In Barron’s this weekend, Andrew Bary brought up the subject of Berkshire’s credit default swaps, and why they’re trading at such a wide level:
The Street talk is that Berkshire’s counterparties, believed to include Goldman, are worried about their Berkshire financial exposure and are trying to hedge that by buying protection in the credit-default swap market. The cost of that protection last week hit five percentage points — up from a half-point earlier this year, and seemingly absurd for a company that still deserves a triple-A credit rating. Similar protection for Chubb (CB), which has a lower credit rating, costs less than a percentage point.
I’d heard that talk too, but it never made much sense to me. The story went something like this: Berkshire sold its equity puts to investors via Goldman Sachs. Berkshire doesn’t need to put up collateral, but Goldman does. And somehow Goldman is making up for the fact that it’s putting up collateral by buying Berkshire CDS.
Jeff Matthews thinks this smacks of disloyalty on the part of Goldman Sachs, but I can’t quite connect the dots and see why Goldman should be buying Berkshire CDS as its collateral requirements go up.
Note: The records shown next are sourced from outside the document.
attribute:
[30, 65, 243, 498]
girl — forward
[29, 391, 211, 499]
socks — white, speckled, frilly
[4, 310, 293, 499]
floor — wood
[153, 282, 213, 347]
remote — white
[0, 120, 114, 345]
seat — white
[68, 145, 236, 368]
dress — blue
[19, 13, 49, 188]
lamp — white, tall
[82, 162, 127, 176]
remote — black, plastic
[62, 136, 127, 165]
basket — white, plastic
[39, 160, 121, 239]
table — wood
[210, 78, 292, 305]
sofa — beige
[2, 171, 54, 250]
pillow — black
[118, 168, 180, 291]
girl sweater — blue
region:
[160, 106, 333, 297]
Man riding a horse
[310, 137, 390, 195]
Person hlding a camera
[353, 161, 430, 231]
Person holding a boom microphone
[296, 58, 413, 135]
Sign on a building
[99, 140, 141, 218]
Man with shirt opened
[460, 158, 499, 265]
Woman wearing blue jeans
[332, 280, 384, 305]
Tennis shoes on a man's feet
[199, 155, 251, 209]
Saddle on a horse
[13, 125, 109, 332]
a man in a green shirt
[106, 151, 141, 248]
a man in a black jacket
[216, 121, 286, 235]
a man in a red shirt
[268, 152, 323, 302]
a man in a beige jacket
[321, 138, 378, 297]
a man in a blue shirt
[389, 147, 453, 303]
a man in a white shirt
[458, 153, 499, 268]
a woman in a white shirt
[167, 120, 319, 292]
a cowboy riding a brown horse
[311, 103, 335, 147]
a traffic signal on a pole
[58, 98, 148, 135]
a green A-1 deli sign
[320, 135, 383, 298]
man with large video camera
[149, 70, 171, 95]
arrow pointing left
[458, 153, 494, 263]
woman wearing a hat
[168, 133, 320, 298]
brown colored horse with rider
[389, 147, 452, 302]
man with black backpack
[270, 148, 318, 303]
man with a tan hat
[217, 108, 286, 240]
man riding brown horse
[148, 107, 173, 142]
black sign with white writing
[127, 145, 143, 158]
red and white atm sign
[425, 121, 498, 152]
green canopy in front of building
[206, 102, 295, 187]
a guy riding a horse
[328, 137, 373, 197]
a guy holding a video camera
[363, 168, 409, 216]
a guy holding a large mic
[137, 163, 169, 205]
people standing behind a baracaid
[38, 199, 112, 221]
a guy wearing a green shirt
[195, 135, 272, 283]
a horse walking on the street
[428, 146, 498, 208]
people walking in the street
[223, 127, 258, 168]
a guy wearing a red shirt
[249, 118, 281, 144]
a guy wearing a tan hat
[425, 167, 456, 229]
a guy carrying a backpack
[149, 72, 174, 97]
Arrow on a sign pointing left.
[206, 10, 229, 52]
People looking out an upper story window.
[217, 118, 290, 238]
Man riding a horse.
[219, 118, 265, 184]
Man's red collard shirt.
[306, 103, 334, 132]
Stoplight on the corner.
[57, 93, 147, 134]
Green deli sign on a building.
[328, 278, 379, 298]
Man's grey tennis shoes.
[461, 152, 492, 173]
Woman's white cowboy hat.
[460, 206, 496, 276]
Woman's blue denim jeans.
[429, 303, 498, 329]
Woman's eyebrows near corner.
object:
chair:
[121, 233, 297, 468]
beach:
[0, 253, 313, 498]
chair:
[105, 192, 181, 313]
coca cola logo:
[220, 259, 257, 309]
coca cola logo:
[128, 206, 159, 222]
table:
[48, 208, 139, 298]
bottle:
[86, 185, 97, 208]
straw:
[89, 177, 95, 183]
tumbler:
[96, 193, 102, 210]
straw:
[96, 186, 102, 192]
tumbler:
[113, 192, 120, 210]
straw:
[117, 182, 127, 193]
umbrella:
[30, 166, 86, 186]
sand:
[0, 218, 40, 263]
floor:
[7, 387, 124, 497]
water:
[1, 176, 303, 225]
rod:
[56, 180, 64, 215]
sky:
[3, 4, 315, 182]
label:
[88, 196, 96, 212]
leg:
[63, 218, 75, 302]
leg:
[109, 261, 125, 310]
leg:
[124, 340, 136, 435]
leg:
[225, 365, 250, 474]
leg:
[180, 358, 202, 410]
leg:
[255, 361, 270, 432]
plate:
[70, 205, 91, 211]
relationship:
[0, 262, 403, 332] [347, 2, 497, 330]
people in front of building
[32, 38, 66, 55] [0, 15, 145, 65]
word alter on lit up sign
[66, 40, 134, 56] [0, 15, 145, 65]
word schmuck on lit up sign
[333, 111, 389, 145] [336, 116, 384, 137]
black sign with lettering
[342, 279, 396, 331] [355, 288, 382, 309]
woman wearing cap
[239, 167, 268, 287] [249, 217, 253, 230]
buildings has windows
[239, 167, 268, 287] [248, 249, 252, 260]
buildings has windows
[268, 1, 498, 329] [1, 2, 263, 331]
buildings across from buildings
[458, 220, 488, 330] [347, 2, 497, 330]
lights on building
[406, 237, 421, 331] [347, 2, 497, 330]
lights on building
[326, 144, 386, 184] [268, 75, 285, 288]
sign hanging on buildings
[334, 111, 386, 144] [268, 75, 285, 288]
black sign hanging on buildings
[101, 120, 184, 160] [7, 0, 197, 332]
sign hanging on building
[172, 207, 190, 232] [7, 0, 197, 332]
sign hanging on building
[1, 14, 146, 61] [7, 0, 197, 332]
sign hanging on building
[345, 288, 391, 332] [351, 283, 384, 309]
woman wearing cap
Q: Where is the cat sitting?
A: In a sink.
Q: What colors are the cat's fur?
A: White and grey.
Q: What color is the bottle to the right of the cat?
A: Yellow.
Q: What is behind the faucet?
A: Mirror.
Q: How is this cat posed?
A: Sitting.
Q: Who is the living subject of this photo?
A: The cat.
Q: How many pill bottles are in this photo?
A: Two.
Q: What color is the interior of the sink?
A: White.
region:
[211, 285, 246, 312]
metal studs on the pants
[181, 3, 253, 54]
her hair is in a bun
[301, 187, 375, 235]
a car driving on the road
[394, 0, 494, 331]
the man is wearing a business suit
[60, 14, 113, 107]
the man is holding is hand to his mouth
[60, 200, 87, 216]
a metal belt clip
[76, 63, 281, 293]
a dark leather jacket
On the other hand, what if it’s not Goldman at all, but rather the investor who is buying the CDS? That, I think, would make much more sense. Shitting alpha, I think, is closer to the truth here, but his post is quite cryptic, so let me try to expand it a little.
Let’s say you’re the investor who bought the equity puts from Berkshire — and let’s say that although Goldman might have brokered the deal, your contract is with Berkshire directly. As a large institutional investor, you mark your positions to market daily. The puts are part of your portfolio, and whatever value you put on them, that value has surely been rising substantially in recent months.
As the value of those puts rises, so your counterparty risk with Berkshire Hathaway rises as well. So long as the puts are out of the money and stock-market volatility is low, the chances of Berkshire having to pay out on the puts is small, and your counterparty risk is likewise small. But now that the puts are well in the money and volatility is high, the value of the puts has gone up a lot, the chances of Berkshire having to pay out on the puts has also gone up a lot, and your counterparty risk is much higher than it was. After all, there’s no point in paying billions of dollars for puts, if the counterparty you buy the puts from isn’t going to be around to pay out on them at maturity.
Erik Holm reports today that Berkshire’s annual report will include more information than we’ve received in the past on these puts: apparently the SEC demanded "more robust disclosure" on how Berkshire values the contracts, and the report will now disclose "all aspects of valuation". With luck, that will clear up confusion over the volatility numbers that Berkshire is using. I wonder whether Buffett might not take the opportunity, too, to talk a bit about his CDS spreads, and whether their gapping out is a direct consequence of the fact that he doesn’t need to put up collateral against these equity puts. If he did, that would be very helpful indeed.